_What needs to be done_
Please quote all of the following data word for word.

(Source data)
########

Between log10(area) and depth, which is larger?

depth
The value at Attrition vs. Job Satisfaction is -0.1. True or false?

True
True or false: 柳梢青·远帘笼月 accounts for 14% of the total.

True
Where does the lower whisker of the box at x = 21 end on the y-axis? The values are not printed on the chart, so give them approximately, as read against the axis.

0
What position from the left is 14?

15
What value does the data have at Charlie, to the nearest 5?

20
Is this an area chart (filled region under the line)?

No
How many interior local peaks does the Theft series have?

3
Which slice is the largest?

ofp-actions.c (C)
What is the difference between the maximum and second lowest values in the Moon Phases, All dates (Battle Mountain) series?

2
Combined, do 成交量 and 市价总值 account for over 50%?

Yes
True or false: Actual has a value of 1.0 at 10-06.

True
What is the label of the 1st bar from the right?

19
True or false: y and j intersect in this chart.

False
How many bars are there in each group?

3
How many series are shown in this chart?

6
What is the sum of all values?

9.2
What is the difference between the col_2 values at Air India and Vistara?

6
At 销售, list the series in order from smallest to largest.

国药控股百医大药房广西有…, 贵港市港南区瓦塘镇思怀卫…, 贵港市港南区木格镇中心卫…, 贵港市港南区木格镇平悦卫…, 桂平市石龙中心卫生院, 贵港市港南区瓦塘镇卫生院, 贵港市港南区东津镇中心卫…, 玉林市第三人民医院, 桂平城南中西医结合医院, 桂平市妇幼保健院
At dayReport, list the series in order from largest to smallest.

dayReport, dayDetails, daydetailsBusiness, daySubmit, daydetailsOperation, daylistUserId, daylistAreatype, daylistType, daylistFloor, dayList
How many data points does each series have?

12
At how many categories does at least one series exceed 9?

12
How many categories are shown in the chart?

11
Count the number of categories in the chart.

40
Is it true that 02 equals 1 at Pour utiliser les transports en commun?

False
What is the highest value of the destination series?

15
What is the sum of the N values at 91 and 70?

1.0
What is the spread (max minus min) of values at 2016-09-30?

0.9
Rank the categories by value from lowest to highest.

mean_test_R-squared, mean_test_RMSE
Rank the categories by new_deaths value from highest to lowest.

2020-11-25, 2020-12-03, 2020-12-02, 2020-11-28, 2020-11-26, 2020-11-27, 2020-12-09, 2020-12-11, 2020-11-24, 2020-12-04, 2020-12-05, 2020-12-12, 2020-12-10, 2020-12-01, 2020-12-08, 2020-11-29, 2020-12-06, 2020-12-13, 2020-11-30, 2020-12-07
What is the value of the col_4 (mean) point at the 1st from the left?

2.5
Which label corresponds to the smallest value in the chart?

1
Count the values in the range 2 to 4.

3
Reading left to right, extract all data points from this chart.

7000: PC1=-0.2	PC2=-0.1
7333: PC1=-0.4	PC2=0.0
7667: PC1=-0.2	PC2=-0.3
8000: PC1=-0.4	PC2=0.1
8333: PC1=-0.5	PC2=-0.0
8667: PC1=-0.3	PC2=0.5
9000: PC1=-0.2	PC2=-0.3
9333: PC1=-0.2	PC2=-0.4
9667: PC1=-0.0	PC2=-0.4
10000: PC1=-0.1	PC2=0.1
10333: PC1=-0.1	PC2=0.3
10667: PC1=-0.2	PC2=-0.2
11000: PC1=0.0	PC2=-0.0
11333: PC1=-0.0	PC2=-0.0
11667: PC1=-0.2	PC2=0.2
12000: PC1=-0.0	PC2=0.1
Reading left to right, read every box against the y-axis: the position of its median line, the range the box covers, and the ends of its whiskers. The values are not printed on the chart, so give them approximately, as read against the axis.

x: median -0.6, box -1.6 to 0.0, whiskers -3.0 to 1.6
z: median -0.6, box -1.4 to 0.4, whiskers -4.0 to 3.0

########

_Exercise response_
Between log10(area) and depth, which is larger?

depth
The value at Attrition vs. Job Satisfaction is -0.1. True or false?

True
True or false: 柳梢青·远帘笼月 accounts for 14% of the total.

True
Where does the lower whisker of the box at x = 21 end on the y-axis? The values are not printed on the chart, so give them approximately, as read against the axis.

0
What position from the left is 14?

15
What value does the data have at Charlie, to the nearest 5?

20
Is this an area chart (filled region under the line)?

No
How many interior local peaks does the Theft series have?

3
Which slice is the largest?

ofp-actions.c (C)
What is the difference between the maximum and second lowest values in the Moon Phases, All dates (Battle Mountain) series?

2
Combined, do 成交量 and 市价总值 account for over 50%?

Yes
True or false: Actual has a value of 1.0 at 10-06.

True
What is the label of the 1st bar from the right?

19
True or false: y and j intersect in this chart.

False
How many bars are there in each group?

3
How many series are shown in this chart?

6
What is the sum of all values?

9.2
What is the difference between the col_2 values at Air India and Vistara?

6
At 销售, list the series in order from smallest to largest.

国药控股百医大药房广西有…, 贵港市港南区瓦塘镇思怀卫…, 贵港市港南区木格镇中心卫…, 贵港市港南区木格镇平悦卫…, 桂平市石龙中心卫生院, 贵港市港南区瓦塘镇卫生院, 贵港市港南区东津镇中心卫…, 玉林市第三人民医院, 桂平城南中西医结合医院, 桂平市妇幼保健院
At dayReport, list the series in order from largest to smallest.

dayReport, dayDetails, daydetailsBusiness, daySubmit, daydetailsOperation, daylistUserId, daylistAreatype, daylistType, daylistFloor, dayList
How many data points does each series have?

12
At how many categories does at least one series exceed 9?

12
How many categories are shown in the chart?

11
Count the number of categories in the chart.

40
Is it true that 02 equals 1 at Pour utiliser les transports en commun?

False
What is the highest value of the destination series?

15
What is the sum of the N values at 91 and 70?

1.0
What is the spread (max minus min) of values at 2016-09-30?

0.9
Rank the categories by value from lowest to highest.

mean_test_R-squared, mean_test_RMSE
Rank the categories by new_deaths value from highest to lowest.

2020-11-25, 2020-12-03, 2020-12-02, 2020-11-28, 2020-11-26, 2020-11-27, 2020-12-09, 2020-12-11, 2020-11-24, 2020-12-04, 2020-12-05, 2020-12-12, 2020-12-10, 2020-12-01, 2020-12-08, 2020-11-29, 2020-12-06, 2020-12-13, 2020-11-30, 2020-12-07
What is the value of the col_4 (mean) point at the 1st from the left?

2.5
Which label corresponds to the smallest value in the chart?

1
Count the values in the range 2 to 4.

3
Reading left to right, extract all data points from this chart.

7000: PC1=-0.2	PC2=-0.1
7333: PC1=-0.4	PC2=0.0
7667: PC1=-0.2	PC2=-0.3
8000: PC1=-0.4	PC2=0.1
8333: PC1=-0.5	PC2=-0.0
8667: PC1=-0.3	PC2=0.5
9000: PC1=-0.2	PC2=-0.3
9333: PC1=-0.2	PC2=-0.4
9667: PC1=-0.0	PC2=-0.4
10000: PC1=-0.1	PC2=0.1
10333: PC1=-0.1	PC2=0.3
10667: PC1=-0.2	PC2=-0.2
11000: PC1=0.0	PC2=-0.0
11333: PC1=-0.0	PC2=-0.0
11667: PC1=-0.2	PC2=0.2
12000: PC1=-0.0	PC2=0.1
Reading left to right, read every box against the y-axis: the position of its median line, the range the box covers, and the ends of its whiskers. The values are not printed on the chart, so give them approximately, as read against the axis.

x: median -0.6, box -1.6 to 0.0, whiskers -3.0 to 1.6
z: median -0.6, box -1.4 to 0.4, whiskers -4.0 to 3.0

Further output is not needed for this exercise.